The health of the planet and the health of wildlife have justified the holding of regular Conferences of the Parties, on climate and biodiversity respectively.
These COPs are the political driver and give coherence to international mobilisation.
Does human health not deserve an equally robust coordination structure?
Mobiling resources
Strengthening global preparedness and response for future pandemics requires activating financial and human resources, public and private efforts involving all countries, under the auspices of a central coordinating body. It is in everyone’s interest: no country, however large or developed, can protect itself from a pandemic. This is why a new international and legally binding instrument within the framework of a strengthened WHO is the best avenue to ensure inclusive global governance, accepted by all.

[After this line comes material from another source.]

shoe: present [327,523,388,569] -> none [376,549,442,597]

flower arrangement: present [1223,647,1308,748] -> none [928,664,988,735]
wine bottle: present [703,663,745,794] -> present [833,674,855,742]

In concrete terms, a treaty will set the conditions to facilitate, wherever appropriate, the creation and development of the industrial capacities needed to prevent or combat health crises. This legal instrument will also create the framework for an international system of surveillance, collection and exchange of scientific data.
This in turn will facilitate and accelerate the development and sharing of technologies or new medical or pharmaceutical products. Finally, the treaty will ensure that the new coordination on pandemics is consistent with the One Health approach, which aims in particular to reduce the risks related to food safety and zoonoses.
To sum up: the objective of such a treaty is to create a comprehensive and inclusive system that encompasses all the measures and tools necessary to prevent or fight the next global health crisis – from detecting a pathogen (a virus) to getting shots into arms. It is in the best interest of our citizens and countries, rich or poor, in line with the now recognised principle that ‘no one is safe until everyone is safe’. It is a priority for the world, and the time to act is now. I have no doubt that this is a conviction shared by the G20 leaders.